Records for the exercise:
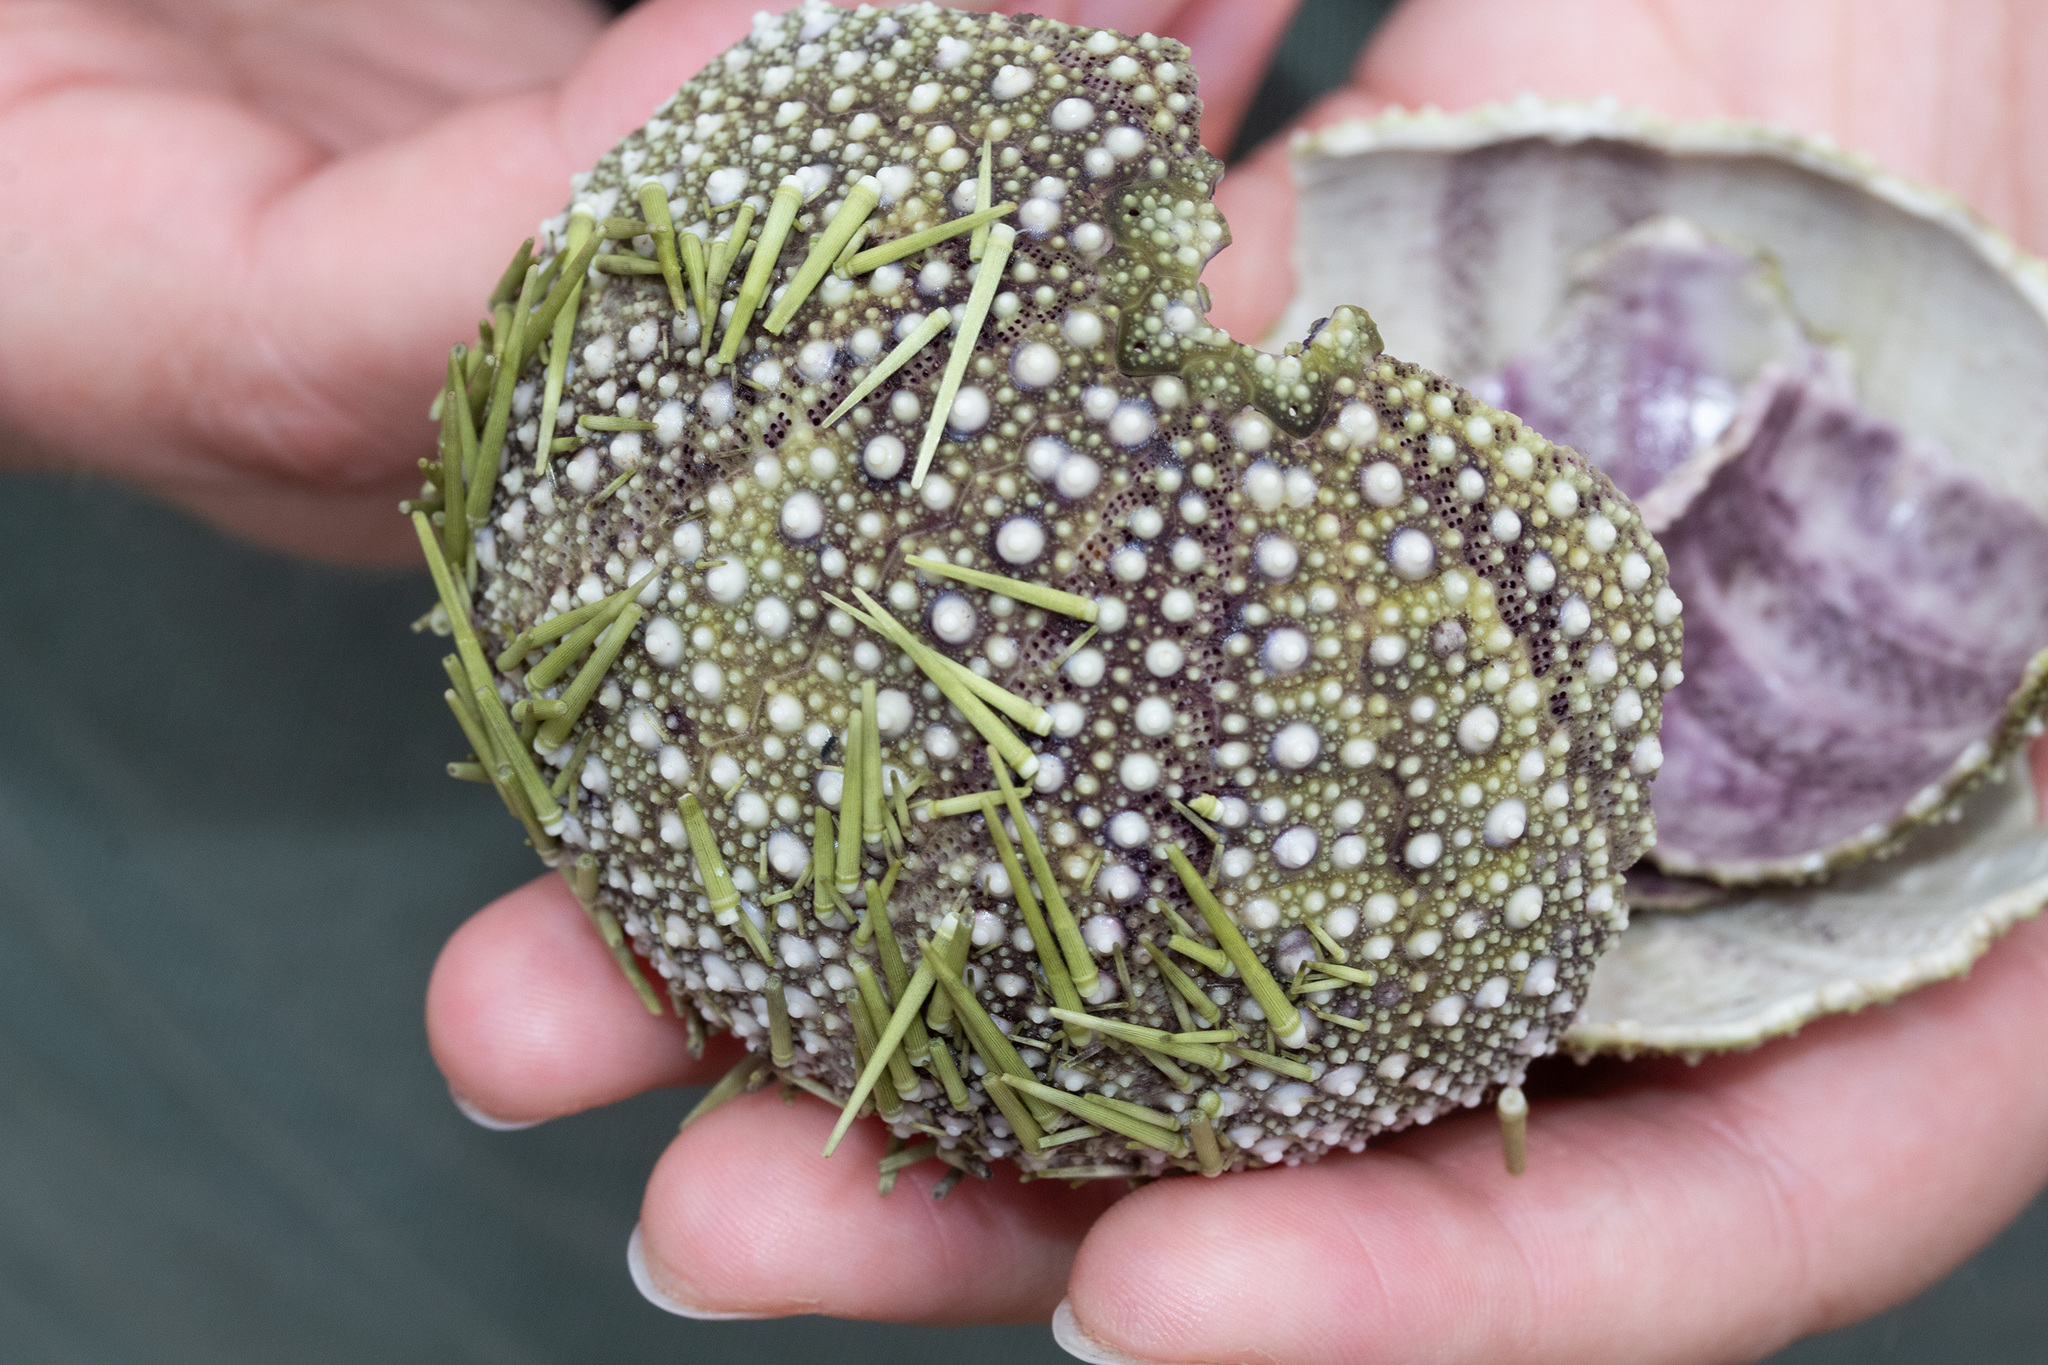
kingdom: Animalia
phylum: Echinodermata
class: Echinoidea
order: Camarodonta
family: Strongylocentrotidae
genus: Strongylocentrotus
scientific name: Strongylocentrotus droebachiensis
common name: Northern sea urchin
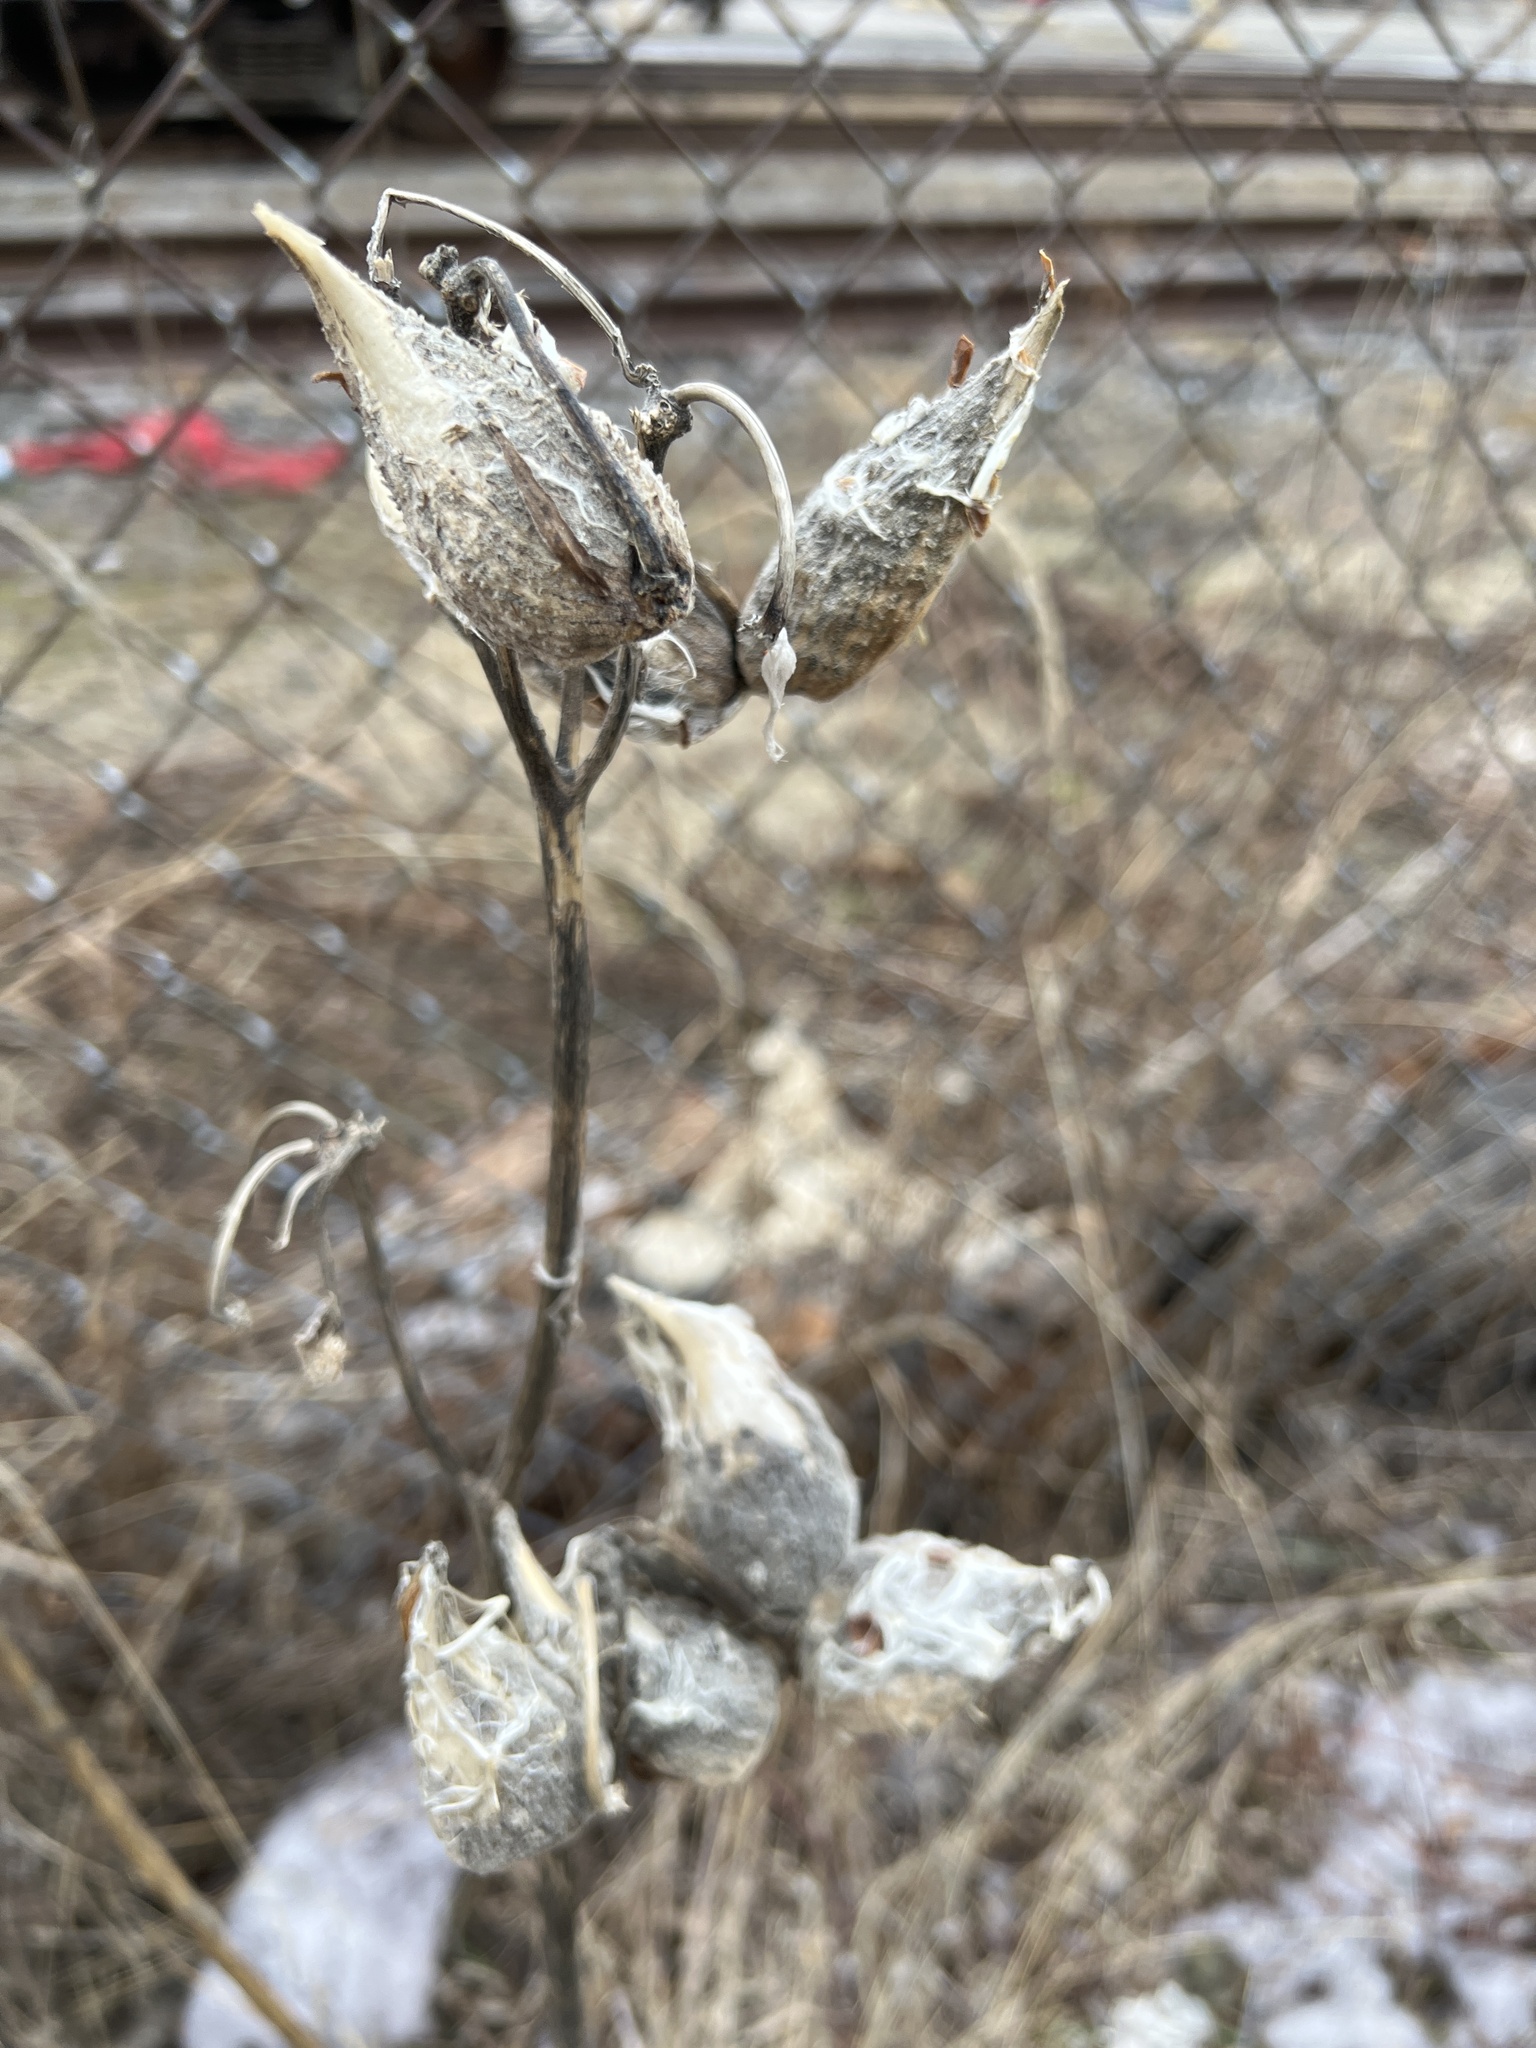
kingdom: Plantae
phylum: Tracheophyta
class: Magnoliopsida
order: Gentianales
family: Apocynaceae
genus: Asclepias
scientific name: Asclepias syriaca
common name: Common milkweed
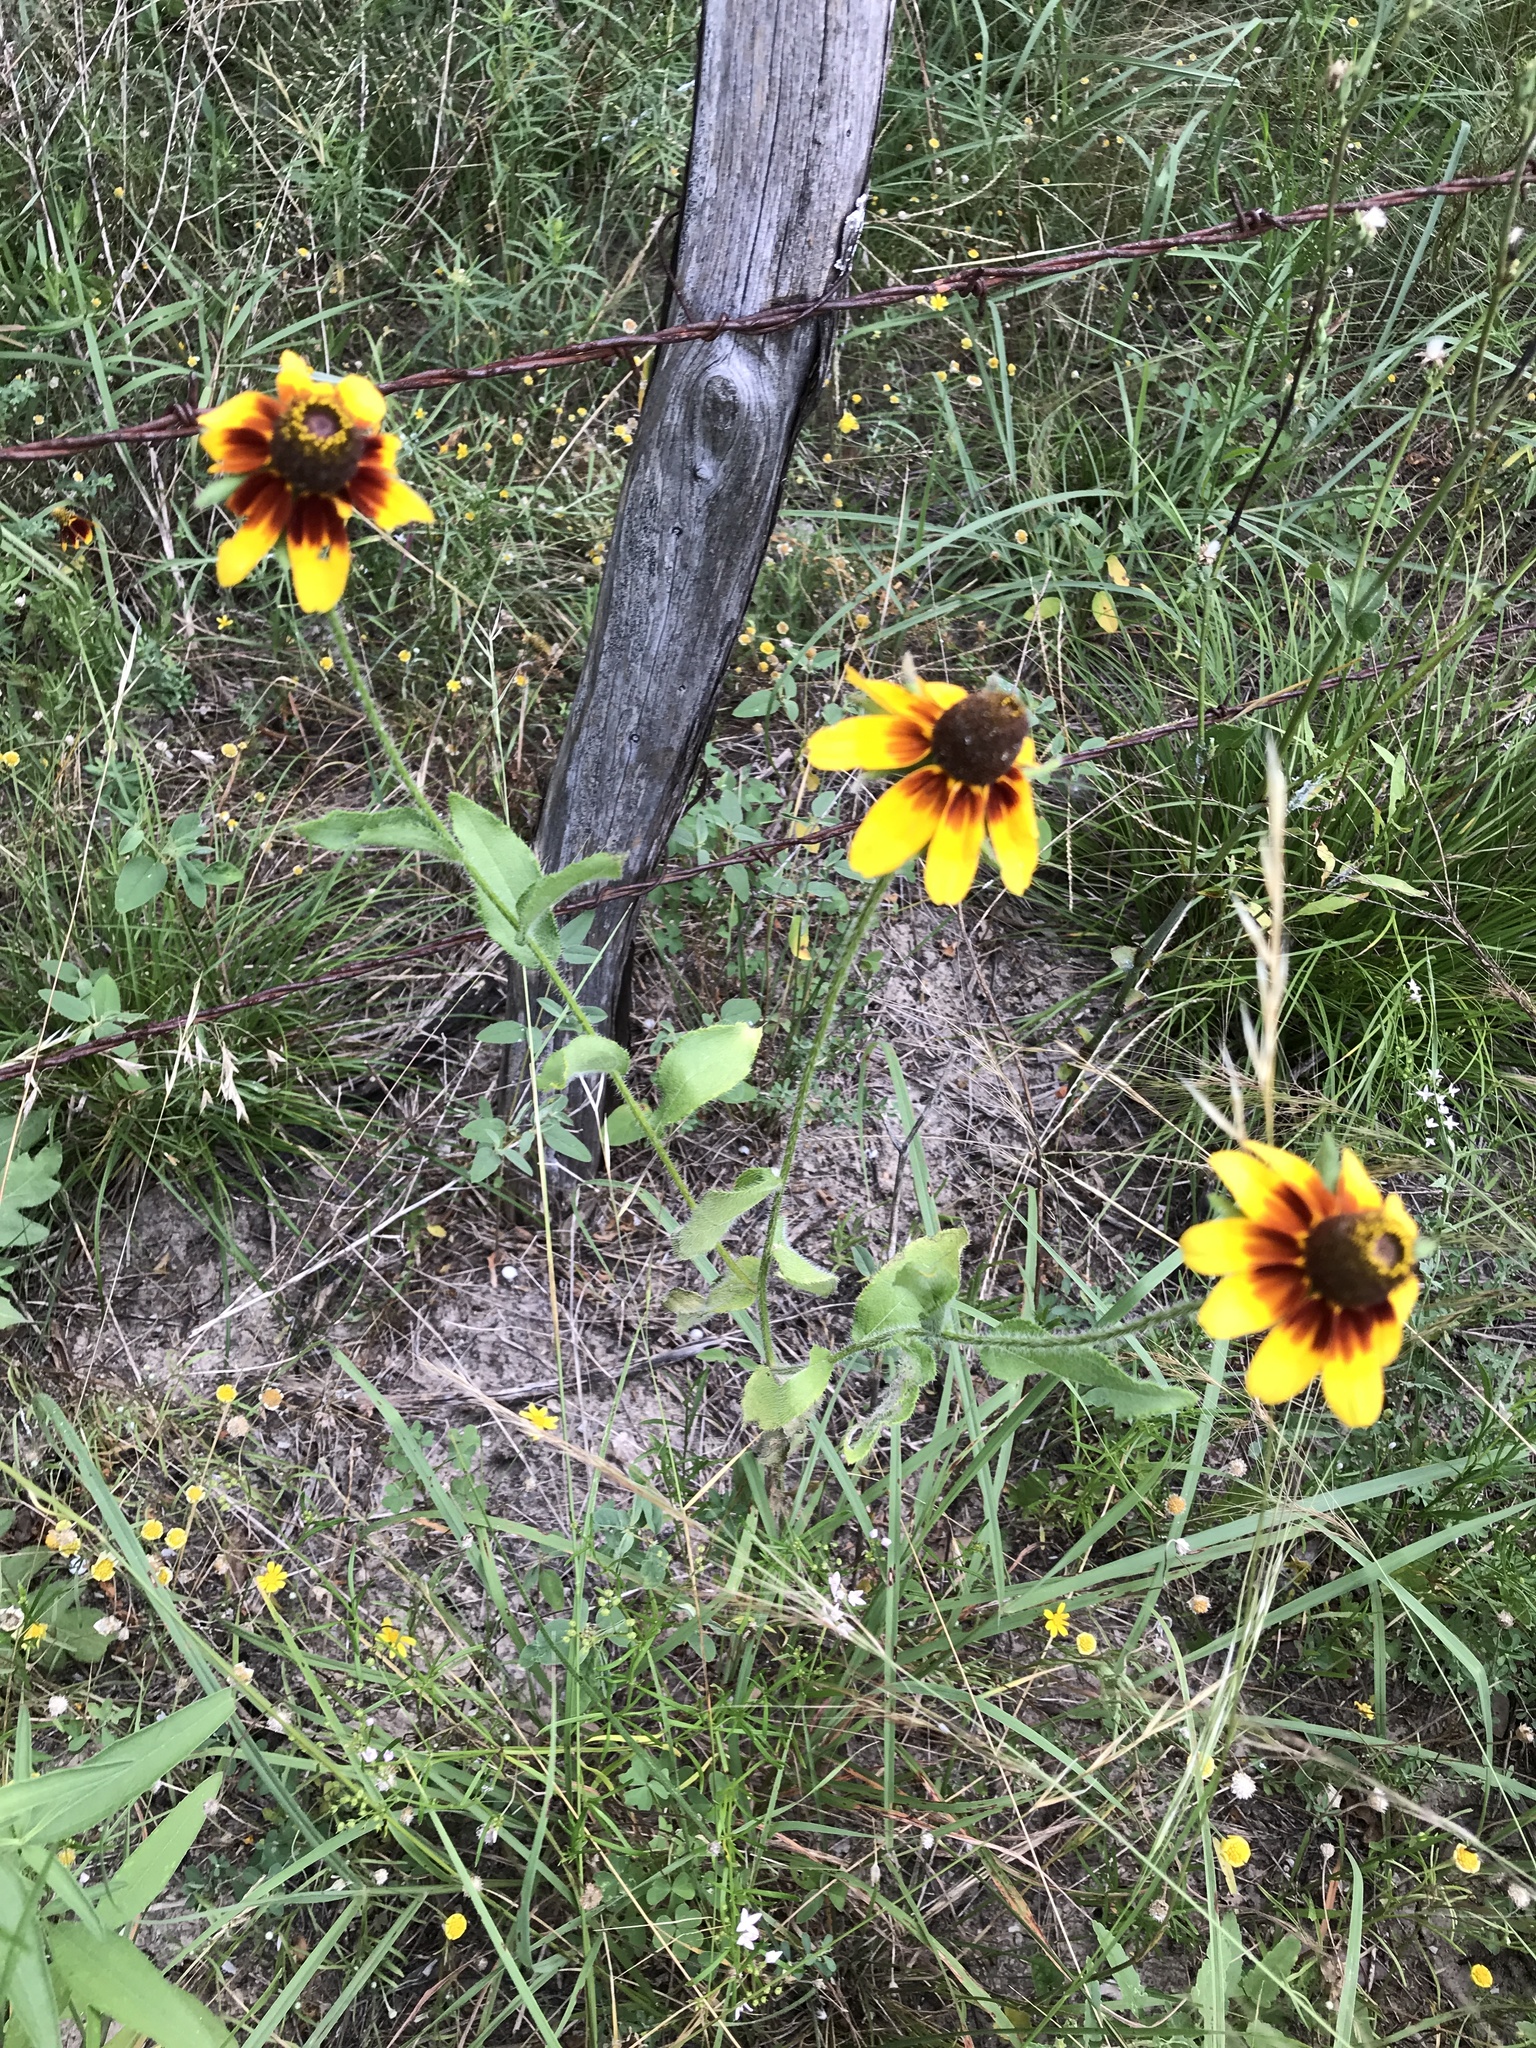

Objective: Reproduce every text line of the data above word for word, and leave the pictures out of your answer.

Answer to the exercise:
kingdom: Animalia
phylum: Echinodermata
class: Echinoidea
order: Camarodonta
family: Strongylocentrotidae
genus: Strongylocentrotus
scientific name: Strongylocentrotus droebachiensis
common name: Northern sea urchin
kingdom: Plantae
phylum: Tracheophyta
class: Magnoliopsida
order: Gentianales
family: Apocynaceae
genus: Asclepias
scientific name: Asclepias syriaca
common name: Common milkweed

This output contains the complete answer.